Before going into the topic of this blog post (the primer
for future posts), let’s establish a quick primer on SQL Server’s traditional
disk based table storage. So a quick primer for the primer!
Data Pages
In traditional disk based tables, table data is stored on 8
KB pages within the database mdf file. At
the very high level, these pages contain header information (metadata about the
page), data rows and a row offset table.
Data rows are written sequentially to these pages. The 8 contiguous pages are stored in extents. This is the basic unit of space managed and
read in SQL Server. Some takeaways here. Rows are stored sequentially in the pages and
because reads are performed in 64kb blocks, similarly keyed data will be
retrieved together.
In Memory Row Composition
In memory data is stored directly in memory. There are no pages or extents. This fundamentally changes the way that data
may be read and stored. In Memory rows are
composed differently than disk based tables to allow optimization for byte
addressable memory. The data itself is
not stored in any particular order, in no necessary proximity to adjacent rows.
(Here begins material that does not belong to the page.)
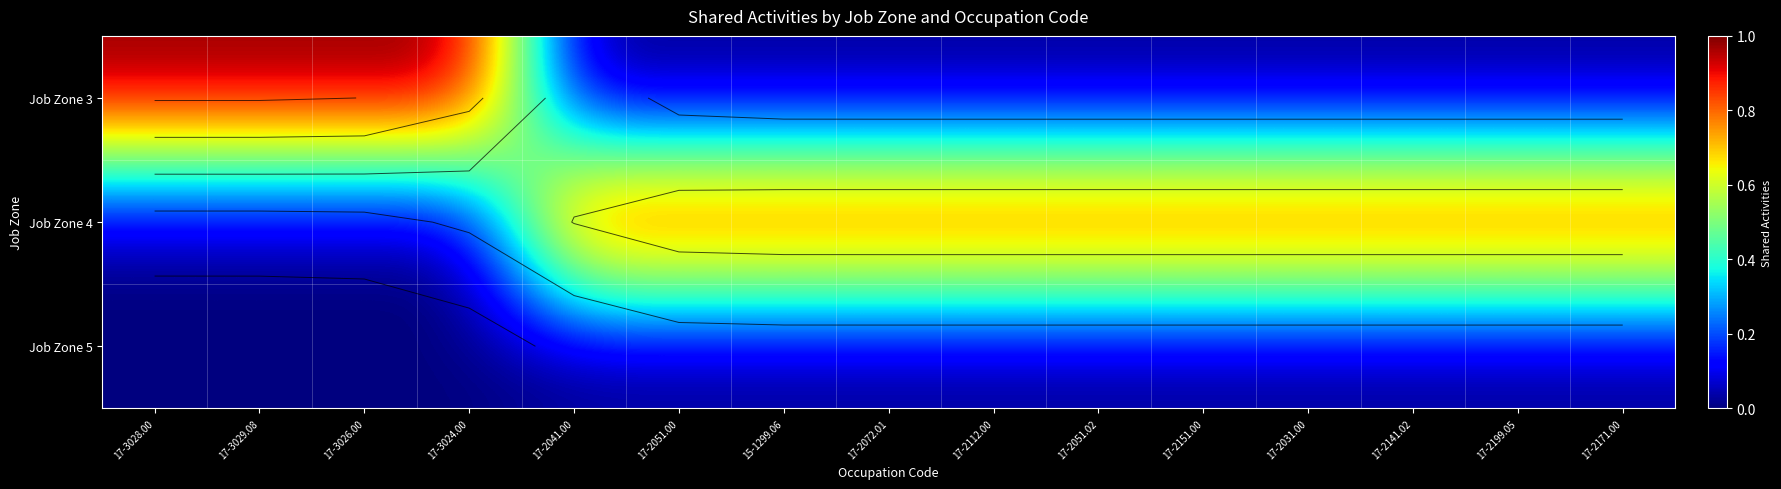

Rank the categories by Job Zone 5 value from lowest to highest.

17-3028.00, 17-3029.08, 17-3026.00, 17-3024.00, 17-2041.00, 17-2051.00, 15-1299.06, 17-2072.01, 17-2112.00, 17-2051.02, 17-2151.00, 17-2031.00, 17-2141.02, 17-2199.05, 17-2171.00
Additionally, In Memory employs are row versioning system (a later blog topic)
to eliminate the locking and blocking of data.
In order to overcome locking issues, in memory rows are never
updated. They are only created, read and
destroyed. SQL Server accomplishes all this using metadata for each row.
Each In Memory row is composed of two parts, a Row Header
and a Payload. The Payload is the data, all
the index keys and all the other columns in the table. The Row Header is where it gets
interesting.
As you can see in the image above the row header is divided into at least 5 sections. A Begin Timestamp, End Timestamp,
StatementID, Index Link Count and Index Pointers.
The timestamp columns describe the life of a row. When the row is initially created, the
BeginTS field is populated with the timestamp of the transaction that created
the record. At this point, the EndTS
field is populated with a special infinity value and updated with the timestamp
of the transaction that deletes the record.
Following these timestamp fields is the StatementID
field. This is the unique statement id
that created the row.
The next set of fields are the Index Link Count, the number
of indexes that reference this row, followed by an Index Pointer field for each
index in the table. The index data
structure in conjunction with these Index pointer fields link the data together
in a Memory Optimized table. This is how
data is accessed and order in In Memory tables.
As a result every Memory Optimized tables require at least one index.
This was a quick overview of how In Memory rows are composed. It opens the door to future discussions about In Memory Indexes, isolation levels and row versioning In the upcoming blogs we’ll look into how the row header
helps SQL Server achieve these various enhancements with In Memory tables.